Note that overriding the constraint is not an option for the user. This constraint can't be overridden because doing so can make the database unstable, as we've seen.

If you were unable to have the dialog box present a list of valid items to users because the list would be too long, your dialog box can instead display a list of items that are close matches to the entered data. Any number of algorithms for performing these searches exists, from a simple SQL LIKE statement to a SOUNDEX search.

In some situations, it is not necessary to display a referential integrity validation dialog box at all. In fact, it's generally better to avoid doing so and thereby avoid disrupting users' work. If you can predict with reasonable certainty that users will want to add the new records and update the details later, and you have provided adequate facilities for undoing the system's actions if you've guessed wrong, the system can simply add the new record quietly, in the background, without making a fuss. After the user completes the record, you might want to display a message in the status bar that the record has been added or display the message in a dialog box if you want the information to be more obvious. But whatever you do, don't interrupt users while they're entering the records if you can avoid it; it's unnecessarily rude and is scary for users.

The flip side of users trying to reference a record that doesn't exist is users trying to delete or change a referenced record. A user might be trying to delete a record for a customer that has outstanding orders, for example, or change the ProductID value for a product that is referenced in the OrderItems table.

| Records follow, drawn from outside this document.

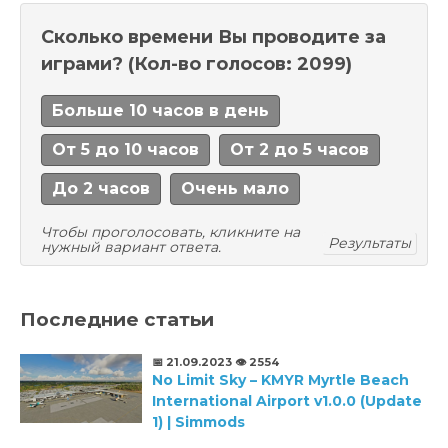
Сколько времени Вы проводите за
играми?
(Кол-во голосов: 2099)
Больше 10 часов в день
От 5 до 10 часов
От 2 до 5 часов
До 2 часов
Очень мало
Чтобы проголосовать, кликните на
Результаты
нужный вариант ответа.
Последние статьи
📅 21.09.2023
👁️ 2554
No Limit Sky – KMYR Myrtle Beach
International Airport v1.0.0 (Update
1) | Simmods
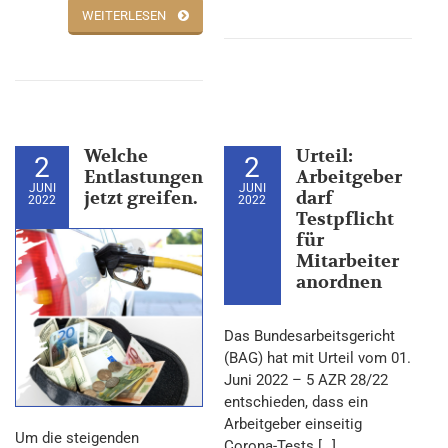
WEITERLESEN
Welche
Urteil:
2
2
Entlastungen
Arbeitgeber
JUNI
JUNI
jetzt greifen.
darf
2022
2022
Testpflicht
für
Mitarbeiter
anordnen
Das Bundesarbeitsgericht
(BAG) hat mit Urteil vom 01.
Juni 2022 – 5 AZR 28/22
entschieden, dass ein
Arbeitgeber einseitig
Um die steigenden
Corona-Tests […]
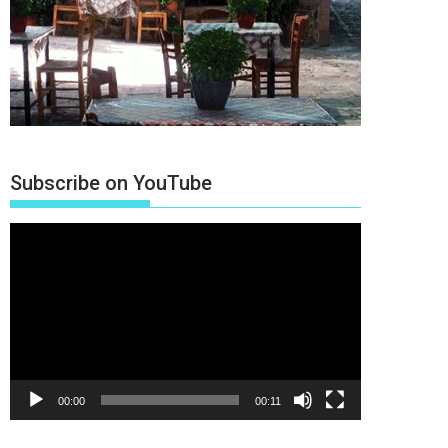
Subscribe on YouTube
Πρόγραμμα
Αναπαραγωγής
Βίντεο
00:00
00:11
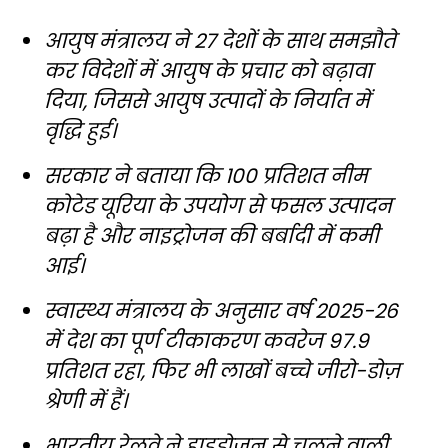
आयुष मंत्रालय ने 27 देशों के साथ समझौते
कर विदेशों में आयुष के प्रचार को बढ़ावा
दिया, जिससे आयुष उत्पादों के निर्यात में
वृद्धि हुई।
सरकार ने बताया कि 100 प्रतिशत नीम
कोटेड यूरिया के उपयोग से फसल उत्पादन
बढ़ा है और नाइट्रोजन की बर्बादी में कमी
आई।
स्वास्थ्य मंत्रालय के अनुसार वर्ष 2025-26
में देश का पूर्ण टीकाकरण कवरेज 97.9
प्रतिशत रहा, फिर भी लाखों बच्चे जीरो-डोज़
श्रेणी में हैं।
भारतीय रेलवे ने हाइड्रोजन से चलने वाली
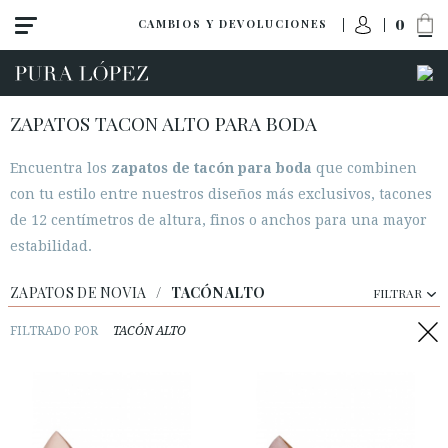
0
CAMBIOS Y DEVOLUCIONES
ZAPATOS TACON ALTO PARA BODA
Encuentra los
zapatos de tacón para boda
que combinen
con tu estilo entre nuestros diseños más exclusivos, tacones
de 12 centímetros de altura, finos o anchos para una mayor
estabilidad.
ZAPATOS DE NOVIA
/
TACÓN ALTO
FILTRAR
Ver todo
FILTRADO POR
TACÓN ALTO
Zapatos
Sandalias
Tacón alto
Tacón medio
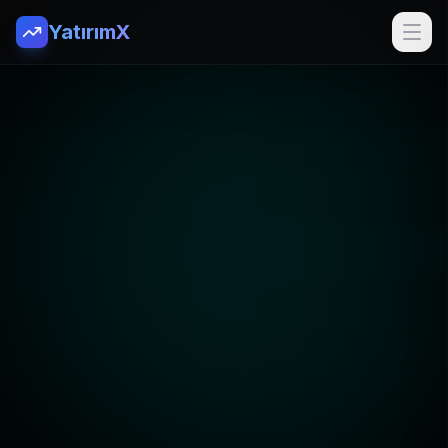
YatırımX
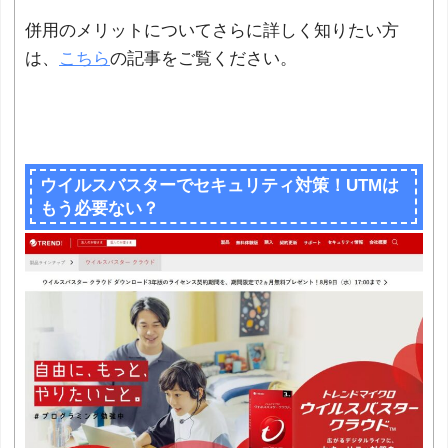
併用のメリットについてさらに詳しく知りたい方
は、
こちら
の記事をご覧ください。
ウイルスバスターでセキュリティ対策！UTMは
もう必要ない？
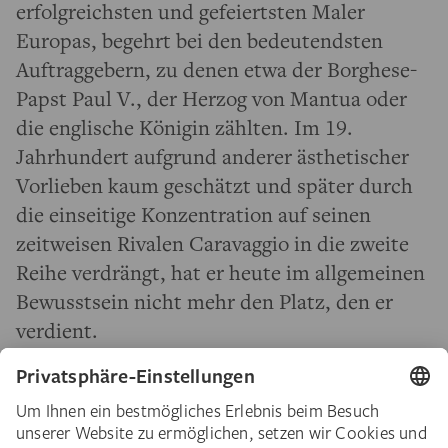
erfolgreichsten und gefeiertsten Maler
Europas, begehrt bei den bedeutendsten
Auftraggebern, zu denen etwa der Borghese-
Papst Paul V., der Herzog von Mantua oder
die englische Königin zählten. Im 19.
Jahrhundert aufgrund anderer ästhetischer
Vorlieben kaum geschätzt und später durch
die einseitige Konzentration auf seinen
zeitweisen Rivalen Caravaggio in die zweite
Reihe verdrängt, hat er heute im allgemeinen
Bewusstsein nicht mehr den Platz, den er
verdient.
Erstmals seit über 30 Jahren führte das
Städel Museum in Zusammenarbeit mit dem
Museo Nacional del Prado in Madrid rund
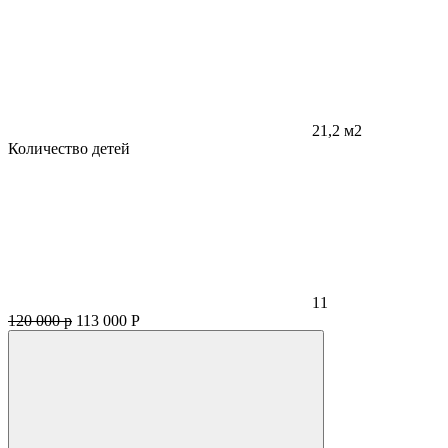
21,2 м2
Количество детей
11
120 000 р
113 000
Р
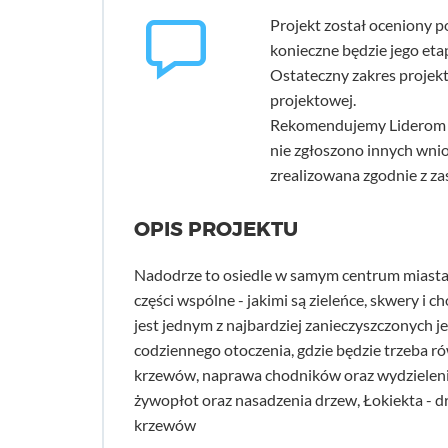
Projekt został oceniony po
konieczne będzie jego eta
Ostateczny zakres projekt
projektowej.
Rekomendujemy Liderom d
nie zgłoszono innych wni
zrealizowana zgodnie z z
OPIS PROJEKTU
Nadodrze to osiedle w samym centrum miasta. K
części wspólne - jakimi są zieleńce, skwery i c
jest jednym z najbardziej zanieczyszczonych
codziennego otoczenia, gdzie będzie trzeba r
krzewów, naprawa chodników oraz wydzielenie
żywopłot oraz nasadzenia drzew, Łokiekta - d
krzewów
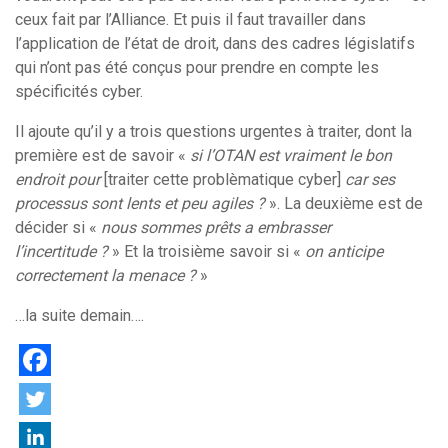
ceux fait par l’Alliance. Et puis il faut travailler dans
l’application de l’état de droit, dans des cadres législatifs
qui n’ont pas été conçus pour prendre en compte les
spécificités cyber.
Il ajoute qu’il y a trois questions urgentes à traiter, dont la
première est de savoir «
si l’OTAN est vraiment le bon
endroit pour
[traiter cette problèmatique cyber]
car ses
processus sont lents et peu agiles ?
». La deuxième est de
décider si «
nous sommes prêts a embrasser
l’incertitude ?
» Et la troisième savoir si «
on anticipe
correctement la menace ?
»
…la suite demain….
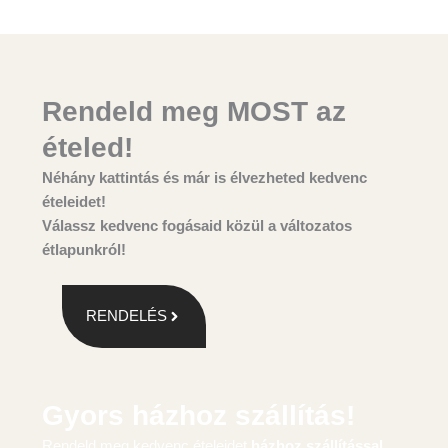
Rendeld meg MOST az
ételed!
Néhány kattintás és már is élvezheted kedvenc
ételeidet!
Válassz
kedvenc fogásaid
közül a változatos
étlapunkról!
RENDELÉS
Gyors házhoz szállítás!
Rendeld meg kedvenc ételeidet
házhoz szállítással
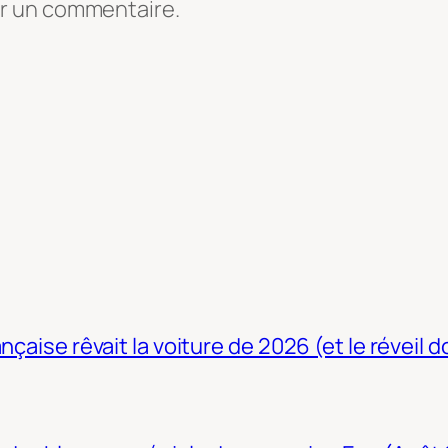
er un commentaire.
nçaise rêvait la voiture de 2026 (et le réveil 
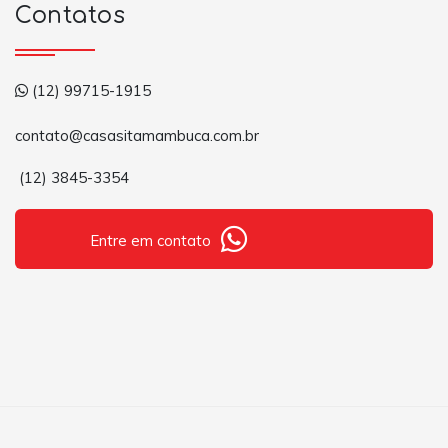
Contatos
(12) 99715-1915
contato@casasitamambuca.com.br
(12) 3845-3354
Entre em contato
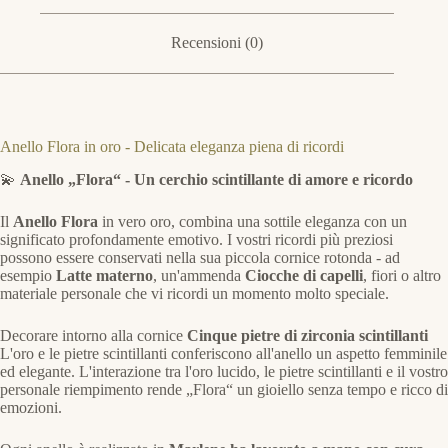
Recensioni (0)
Anello Flora in oro - Delicata eleganza piena di ricordi
💫
Anello „Flora“ - Un cerchio scintillante di amore e ricordo
Il
Anello Flora
in vero oro, combina una sottile eleganza con un
significato profondamente emotivo. I vostri ricordi più preziosi
possono essere conservati nella sua piccola cornice rotonda - ad
esempio
Latte materno
, un'ammenda
Ciocche di capelli
, fiori o altro
materiale personale che vi ricordi un momento molto speciale.
Decorare intorno alla cornice
Cinque pietre di zirconia scintillanti
L'oro e le pietre scintillanti conferiscono all'anello un aspetto femminile
ed elegante. L'interazione tra l'oro lucido, le pietre scintillanti e il vostro
personale riempimento rende „Flora“ un gioiello senza tempo e ricco di
emozioni.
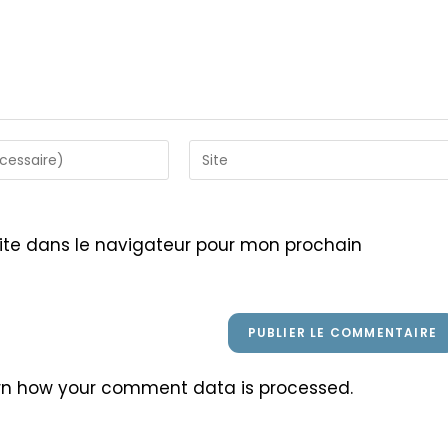
Saisir
l’URL
de
votre
ite dans le navigateur pour mon prochain
site
(facultatif)
rn how your comment data is processed
.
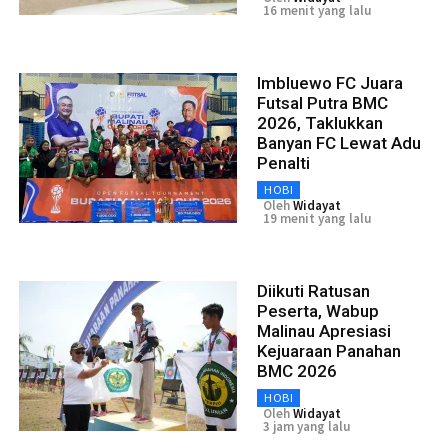
16 menit yang lalu
Imbluewo FC Juara
Futsal Putra BMC
2026, Taklukkan
Banyan FC Lewat Adu
Penalti
HOBI
Oleh
Widayat
19 menit yang lalu
Diikuti Ratusan
Peserta, Wabup
Malinau Apresiasi
Kejuaraan Panahan
BMC 2026
HOBI
Oleh
Widayat
3 jam yang lalu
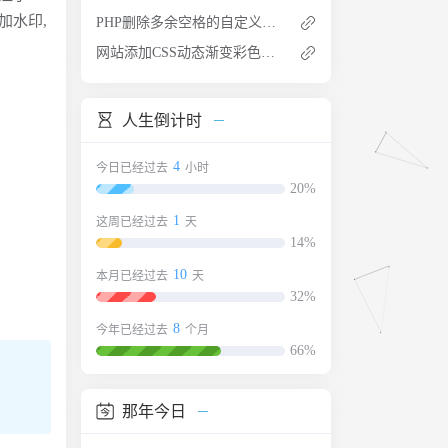
加水印,
PHP删除多余空格的自定义函数代码
网站添加CSS动态渐变彩色文字
人生倒计时
4
今日已经过去
小时
20%
1
这周已经过去
天
14%
10
本月已经过去
天
32%
8
今年已经过去
个月
66%
那年今日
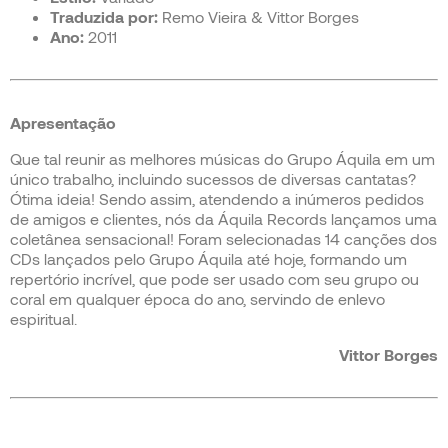
Traduzida por:
Remo Vieira & Vittor Borges
Ano:
2011
Apresentação
Que tal reunir as melhores músicas do Grupo Áquila em um
único trabalho, incluindo sucessos de diversas cantatas?
Ótima ideia! Sendo assim, atendendo a inúmeros pedidos
de amigos e clientes, nós da Áquila Records lançamos uma
coletânea sensacional! Foram selecionadas 14 canções dos
CDs lançados pelo Grupo Áquila até hoje, formando um
repertório incrível, que pode ser usado com seu grupo ou
coral em qualquer época do ano, servindo de enlevo
espiritual.
Vittor Borges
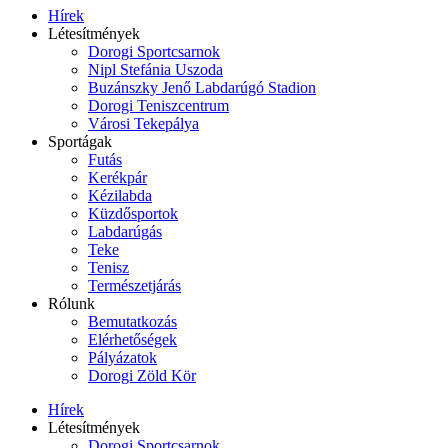
Hírek
Létesítmények
Dorogi Sportcsarnok
Nipl Stefánia Uszoda
Buzánszky Jenő Labdarúgó Stadion
Dorogi Teniszcentrum
Városi Tekepálya
Sportágak
Futás
Kerékpár
Kézilabda
Küzdősportok
Labdarúgás
Teke
Tenisz
Természetjárás
Rólunk
Bemutatkozás
Elérhetőségek
Pályázatok
Dorogi Zöld Kör
Hírek
Létesítmények
Dorogi Sportcsarnok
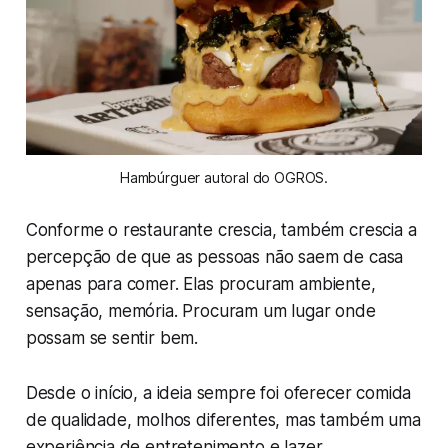
Hambúrguer autoral do OGROS.
Conforme o restaurante crescia, também crescia a
percepção de que as pessoas não saem de casa
apenas para comer. Elas procuram ambiente,
sensação, memória. Procuram um lugar onde
possam se sentir bem.
Desde o início, a ideia sempre foi oferecer comida
de qualidade, molhos diferentes, mas também uma
experiência de entretenimento e lazer.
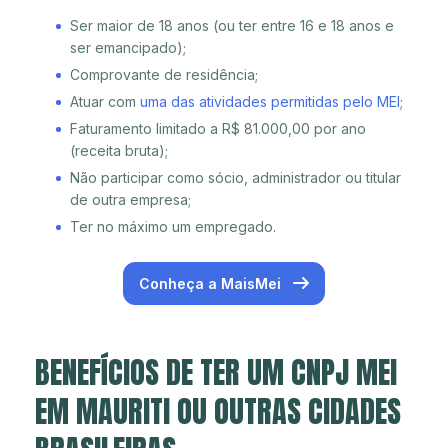
Ser maior de 18 anos (ou ter entre 16 e 18 anos e
ser emancipado);
Comprovante de residência;
Atuar com
uma das atividades permitidas pelo MEI
;
Faturamento limitado a R$ 81.000,00 por ano
(receita bruta);
Não participar como sócio, administrador ou titular
de outra empresa;
Ter no máximo um empregado.
Conheça a MaisMei
BENEFÍCIOS DE TER UM CNPJ MEI
EM MAURITI OU OUTRAS CIDADES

The Microsoft Jet database engine supports cascading updates and cascading deletes that allow updates and deletes of referenced records to be handled without user intervention. You can implement the same functionality in SQL Server using triggers. If cascading updates and deletes make sense in your application, using them is by far the best solution. However, if only the users can decide the best course of action, be sure to explain to them the implications of their choice, as shown in Figure 16-3.

click to view at full size.

Figure 16-3. This dialog box explains the implications of each option and allows users to choose.

This dialog box lets users cancel the deletion, cascade the deletion, or reassign the dependent records to a different customer. Notice the dialog box warns users that open orders can't be deleted (which is a business rule) and provides the option of canceling the orders (essentially overriding the rule) or reviewing them.

You might also display the open orders, or all the customer's orders, on the validation dialog box. Your goal is to provide users with as much information as you can to allow them to make an informed decision.